▶ Exercise set:
- A) In the LevelDB corruption thread, what is the name of the branch created off the 1.3.2 release tag?
- B) Extend the thread about corrupted Erlang terms in LevelDB by writing what could follow its last line.

▶ Excerpt to read:
Re: Corrupted Erlang binary term inside LevelDB

Matthew Von-Maszewski Fri, 26 Jul 2013 08:11:04 -0700

Vladimir,

I have created a branch off the 1.3.2 release tag:  mv-error-logging-hack


This has two changes:

- removes a late fix for database level locking that was added in 1.3.2 (to see 
if that was the problem source prior to its fix)

- add test of all background file operations and log errors to syslog (since 
LOG handle not available)


When I build new version of leveldb, I make sure eleveldb also rebuilds.  I do 
this via "rm eleveldb/c_src/*.o" followed by "cd eleveldb/c_src/leveldb; make 
clean"  There is a pull request from another community user that makes the 
entire process cleaner.  I just have not had time to review and approve it.

I typically "grep beam /var/log/syslog" on my Debian system.  The exact system 
log may vary due to your Linux implementation.

Let me know if this finds in any bugs.  

Matthew


On Jul 25, 2013, at 8:12 PM, Vladimir Shabanov <vshaban...@gmail.com> wrote:

> I prefer second option since it will show are the corrupted blocks related to 
> race condition. First option needs to be run for a long time to be completely 
> sure that it really fixes the issue.
> 
> 
> 2013/7/26 Matthew Von-Maszewski <matth...@basho.com>
> Vladimir,
> 
> I apologize for not recognizing your name and previous contribution.  I just 
> tend to think in terms of code and performance bottlenecks, not people.
> 
> Your June contribution resulted in changes that were released in 1.4 and 
> 1.3.2.  I and the team thank you.  However, we have not isolated the source 
> of the corruption.  We only know today that it does not happen very often.  
> We have a second, high transaction site, that has seen the same issue.
> 
> I can offer you two non-release options:
> 
> - I have a branch to 1.4.0 that fixes a potential, but unproven, race 
> condition.  Details are here:
> 
> https://github.com/basho/leveldb/wiki/mv-sst-fadvise
> 
> You would have to build eleveldb locally and copy it into your executable 
> tree.  The 1.4 leveldb and eleveldb work fine with Riak 1.3.x. should you 
> desire to limit changes to your production environment.
> 
> 
> - I have code, soon to be a branch against 1.3.2, that only adds syslog error 
> messages to prove / disprove the race condition.  You could take this code 
> and see if it reports problems.  This route would help the community and 
> mostly me know the root cause is within the race condition addressed by the 
> mv-sst-fadvise branch.
> 
> 
> The two options above are what I currently have to offer.  I am actively 
> working to find the corruption source.  The good news is that Riak will 
> naturally recover from a "bad CRC" when detected.  The bad news is that the 
> Google defaults let some bad CRCs become good CRCs.  Riak 1.4 and 1.3.2 
> cannot identify those bad CRCs that became good CRCs.
> 
> Matthew
> 
> 
> 
> 
> On Jul 25, 2013, at 4:32 PM, Vladimir Shabanov <vshaban...@gmail.com> wrote:
> 
>> Good. Will wait for doctor.

[Collected data]

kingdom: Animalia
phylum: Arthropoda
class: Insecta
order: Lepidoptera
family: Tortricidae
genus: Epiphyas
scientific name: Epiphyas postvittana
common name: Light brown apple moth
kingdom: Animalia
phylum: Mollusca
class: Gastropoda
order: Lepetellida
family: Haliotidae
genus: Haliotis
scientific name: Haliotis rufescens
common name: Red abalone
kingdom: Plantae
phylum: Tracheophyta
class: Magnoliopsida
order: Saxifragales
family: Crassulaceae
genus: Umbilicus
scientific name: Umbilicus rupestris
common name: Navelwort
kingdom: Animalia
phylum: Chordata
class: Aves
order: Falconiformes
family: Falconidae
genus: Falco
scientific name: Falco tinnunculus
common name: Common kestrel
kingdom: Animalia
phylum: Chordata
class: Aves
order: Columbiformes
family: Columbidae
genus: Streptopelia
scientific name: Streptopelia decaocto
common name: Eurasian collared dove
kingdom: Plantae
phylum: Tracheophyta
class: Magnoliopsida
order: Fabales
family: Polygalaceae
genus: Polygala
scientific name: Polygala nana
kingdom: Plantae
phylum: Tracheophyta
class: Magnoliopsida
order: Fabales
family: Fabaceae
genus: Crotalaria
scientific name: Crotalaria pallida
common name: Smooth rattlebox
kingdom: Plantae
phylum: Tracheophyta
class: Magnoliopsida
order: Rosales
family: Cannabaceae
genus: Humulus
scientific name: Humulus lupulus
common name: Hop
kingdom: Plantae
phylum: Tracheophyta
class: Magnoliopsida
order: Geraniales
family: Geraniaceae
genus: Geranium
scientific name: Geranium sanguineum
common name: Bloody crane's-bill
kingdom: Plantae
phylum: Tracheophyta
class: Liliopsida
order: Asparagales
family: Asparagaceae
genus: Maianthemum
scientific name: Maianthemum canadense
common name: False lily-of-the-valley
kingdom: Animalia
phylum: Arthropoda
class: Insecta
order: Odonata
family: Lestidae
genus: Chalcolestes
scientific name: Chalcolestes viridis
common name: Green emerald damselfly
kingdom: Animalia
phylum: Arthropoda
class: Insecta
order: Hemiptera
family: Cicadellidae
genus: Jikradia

▶ Expected outputs:
- A) mv-error-logging-hack

- B)
>> 
>> A month ago I mailed about segmentation fault
>> http://lists.basho.com/pipermail/riak-users_lists.basho.com/2013-June/012245.html
>> After looking at core dumps you have found this problem with CRC checks 
>> being skipped. I enabled paranoid_checks and got my node up an running.
>> 
>> I've also found that lost/BLOCKS.bad sometimes appears in partitions and 
>> have sent you these blocks for further analysis.
>> 
>> It's very interesting why corrupted data appears in the first place. Nodes 
>> didn't crashed, hardware didn't failed. As I mentioned previously all my 
>> machines are with ECC memory and Riak data is kept on ZFS filesystem (which 
>> also checks CRC for all the data and doesn't report any CRC errors). So it 
>> looks that data is somehow corrupted by Riak itself.
>> 
>> lost/BLOCKS.bad are usually small 2-8kb and appears very infrequently (once 
>> a week, once a month or never for many partitions). I found these BLOCKS.bad 
>> in both data/leveldb and data/anti_entropy. So I have suspicion that there 
>> is a bug in LevelDB.
>> 
>> Looking at LOGs they are created during compactions:
>> "Moving corrupted block to lost/BLOCKS.bad (size 2393)"
>> but there is no more information. What kind of block is it, where it was 
>> found.
>> 
>> Is it possible to somehow find source of those BLOCKS.bad files? I'm 
>> building Riak from sources, maybe it's possible to enable some additional 
>> logging to find what these BLOCKS.bad are?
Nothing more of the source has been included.